Rathore denied pre-arrest bail, judge finds charges shocking
Former Haryana Director General of Police S.P.S. Rathore was denied anticipatory bail on Friday by a sessions court in connection with two FIRs registered against him in the case of the molestation of budding tennis player Ruchika Girhotra way back in August 1990.
Additional district and sessions judge Sanjeev Jindal dismissed two anticipatory bail pleas, each of Rathore and co-accused ASI Sewa Singh, relating to the two new cases registered against them under non-bailable charges like attempt to murder, criminal intimidation, forging evidence, wrongful confinement, fabricating false evidence and criminal conspiracy..
Mr. Rathore and Sewa Singh had filed the petitions following registration of the two FIRs on Decr 29 on the basis of complaints lodged by Ruchika's brother as part of a criminal conspiracy to force her to withdraw her complaint, false theft cases were foisted on him, he was hand-cuffed and paraded from his home.
Mr. Rathore, who has already been convicted by a CBI trial court of having molested Ruchika on August 12, 1990 when she came to the lawn tennis association of which he was then the president, has still not moved for bail in the third FIR, which charges him with abetting the suicide of Ruchika three years after the incident by continuously harassing her family to force her to withdraw the complaint.
Immediately after the court rejected Rathore's petition,the victim’s lawyer Pankaj Bhardwaj questioned the inaction by the Haryana police. “Why is Rathore not behind bars? By dismissing the anticipatory bail, the court has made it clear that his custodial interrogation is indispensable to the investigation in the case. The police must act upon this and arrest him immediately.”
Aradhana Gupta, Ruchika's classmate in tenth standard in Sacred Heart Convent School and sole eyewitness to the molestation, termed the court order a “significant step.”
Rejecting Mr Rathore's plea for pre-arrest bail, judge Jindal said " the alleged offences not only prick the conscience of a common man but also cast a spine-chilling and hair-raising impact on one's psyche relating to the alleged inhuman torture meted out to the complainants [Ruchika's father and brother] at the behest of the applicant-accused".
The judge said: “Even otherwise, keeping in view the fact that the applicant accused, being an IPS officer, had held high official positions throughout his service, including DGP, and had a considerable political clout, the possibility of [his] tampering with evidence and intimidating the witnesses directly or indirectly cannot be ruled out, as could be inferred from the previous conduct of the accused".
The judge upheld the contention of Mr Pankaj Bhardwaj that "since the criminal conspiracies were not hatched sitting in drawing rooms in the presence of the witnesses, the same can be unearthed only through the custodial interrogation of the accused".
The court upbraided the State of Haryana for not filing a reply to the present bail applications and in seeking adjournment for up to three weeks. "The delay gives a clear-cut impression that the law officers and police officers of the State are either incompetent or are intentionally dilly-dallying [in] the matter under the buckling double pressure".

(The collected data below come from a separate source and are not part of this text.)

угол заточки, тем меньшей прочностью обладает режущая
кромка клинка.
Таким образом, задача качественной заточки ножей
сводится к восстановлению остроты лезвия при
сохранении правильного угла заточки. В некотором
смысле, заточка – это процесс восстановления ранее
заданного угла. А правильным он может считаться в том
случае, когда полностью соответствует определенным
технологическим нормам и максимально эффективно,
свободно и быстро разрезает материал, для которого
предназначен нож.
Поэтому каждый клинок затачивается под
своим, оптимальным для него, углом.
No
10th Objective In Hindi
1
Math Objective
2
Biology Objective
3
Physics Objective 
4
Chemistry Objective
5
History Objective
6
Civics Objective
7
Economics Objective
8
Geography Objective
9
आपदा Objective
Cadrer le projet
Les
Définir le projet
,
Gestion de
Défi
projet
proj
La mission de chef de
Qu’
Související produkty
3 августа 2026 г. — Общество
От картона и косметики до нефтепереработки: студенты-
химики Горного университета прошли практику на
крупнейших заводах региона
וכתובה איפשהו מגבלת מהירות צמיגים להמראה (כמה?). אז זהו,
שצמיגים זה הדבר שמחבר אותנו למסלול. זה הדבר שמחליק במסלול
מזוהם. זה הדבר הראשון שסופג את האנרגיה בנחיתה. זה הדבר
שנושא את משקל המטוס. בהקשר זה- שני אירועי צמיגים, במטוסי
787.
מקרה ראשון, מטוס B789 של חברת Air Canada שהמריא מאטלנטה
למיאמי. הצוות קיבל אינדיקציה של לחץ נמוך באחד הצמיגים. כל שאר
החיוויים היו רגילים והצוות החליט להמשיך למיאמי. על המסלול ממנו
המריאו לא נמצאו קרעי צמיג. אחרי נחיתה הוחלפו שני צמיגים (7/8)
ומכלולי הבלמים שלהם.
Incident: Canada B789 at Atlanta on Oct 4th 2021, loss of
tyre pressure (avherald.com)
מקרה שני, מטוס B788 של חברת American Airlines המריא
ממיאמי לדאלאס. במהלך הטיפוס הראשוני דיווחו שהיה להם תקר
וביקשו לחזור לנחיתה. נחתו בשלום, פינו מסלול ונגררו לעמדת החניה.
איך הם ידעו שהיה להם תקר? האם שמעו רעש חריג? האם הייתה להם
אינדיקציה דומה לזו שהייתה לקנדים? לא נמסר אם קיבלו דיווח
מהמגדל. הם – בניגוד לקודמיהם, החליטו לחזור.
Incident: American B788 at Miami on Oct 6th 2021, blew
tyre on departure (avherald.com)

He further said:" Moreover, in view of the specific allegations leveled in both FIRs, it was the burden and legal duty of the State to oppose both bail applications tooth and nail, thereby seeking custodial interrogation of the applicant-accused, instead of seeking time for filing the reply".
The order said the public prosecutors and police were "oblivious or incompetent", not bothering to include Section 466 (relating to injury involving economic loss and harm caused to any person in body, mind, reputation etc.) of the IPC in both FIRs". Instead, th registered both FIRs under the provision of 467 (relating to forgery of a document relating to monetary transaction, valuable security and wills, etc.)
"Thus the conduct in this respect becomes deplorable and is condemned in the strongest possible terms", the judge observed.